Mutable defaults in Python dataclass

Me learning about how NOT to use mutable defaults in dataclass.

I was working through the book Pythonic Application Architecture Patterns and ran into an issue that took me a while to figure out. Turned out it had to do with mutable defaults in dataclass.

PyCharm always warns me about mutable defaults when I put things like

def my_function(x=[]):
    ...

but I didn’t know why. It got me this time.

My issue

In the code snippet used in chapter 1 of the book, there is a Batch object:

class Batch:
    def __init__(
        self, ref: str, sku: str, qty: int, eta: Optional[date]
    ):
        self.ref = ref
        self.sku = sku
        self.qty = qty
        self.eta = eta
        self._allocations = set()  # type: Set[OrderLine]
        

I decided to be cute and used dataclass instead to define Batch:

@dataclass
class Batch:
    ref: str
    sku: str
    qty: int
    eta: date = None
    _allocations: set() 

But when I run the tests,

def test_prefers_earlier_batches():
    earliest = Batch("speedy-batch", "MINIMALIST-SPOON", 100, eta=today)
    latest = Batch("slow-batch", "MINIMALIST-SPOON", 100, eta=later)
    line = OrderLine("order1", "MINIMALIST-SPOON", 10)

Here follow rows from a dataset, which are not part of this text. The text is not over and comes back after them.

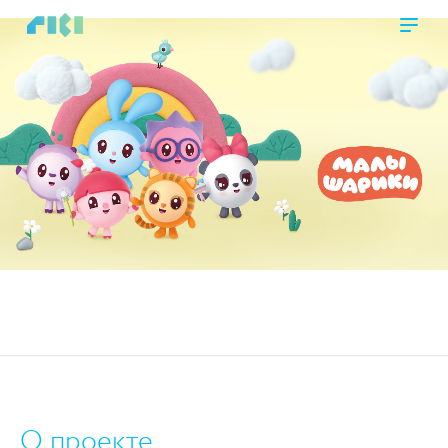
https://www.high-endrolex.com/45
О проекте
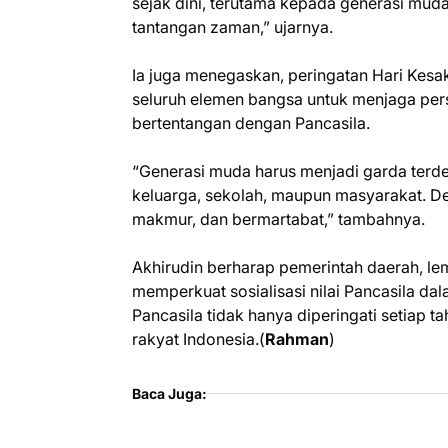
sejak dini, terutama kepada generasi mud
tantangan zaman,” ujarnya.
Ia juga menegaskan, peringatan Hari Kesa
seluruh elemen bangsa untuk menjaga per
bertentangan dengan Pancasila.
“Generasi muda harus menjadi garda terde
keluarga, sekolah, maupun masyarakat. De
makmur, dan bermartabat,” tambahnya.
Akhirudin berharap pemerintah daerah, le
memperkuat sosialisasi nilai Pancasila dal
Pancasila tidak hanya diperingati setiap 
rakyat Indonesia.(
Rahman
)
Baca Juga:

    allocate(line, [medium, latest])

    assert earliest.available_quantity == 90
    assert latest.available_quantity == 100

Both assertions gave me 90?! In other words, my code was modifying latest when it was not supposed to.

When I run the PyCharm debugger, I found that the latest instance got modified at the same time as the earliest. I then change my code to exactly what the book says and it worked. That’s when I figure it could be a mutiple default issue.

What was the issue?

It turned out my Batch through dataclass was evaluated to

class Batch:

    _allocations = set()

    def __init__(
        self, ref: str, sku: str, qty: int, eta: Optional[date]
    ):
        self.ref = ref
        self.sku = sku
        self.qty = qty
        self.eta = eta

according to the official doc, so all my instances are sharing the same _allocations reference in memory!

  • The doc: https://docs.python.org/3/library/dataclasses.html#mutable-default-values

How to properly declare the dataclass

Will Gaggioli from Penny University pointed out that I should use the field() function:

  • https://docs.python.org/3/library/dataclasses.html#dataclasses.field
@dataclass
class Batch:
    ref: str
    sku: str
    qty: int
    eta: date = None
    _allocations: Set = field(default_factory=set)

Bottom line: Read the docs and be careful about using mutable defaults in Python!

Written on May 16, 2020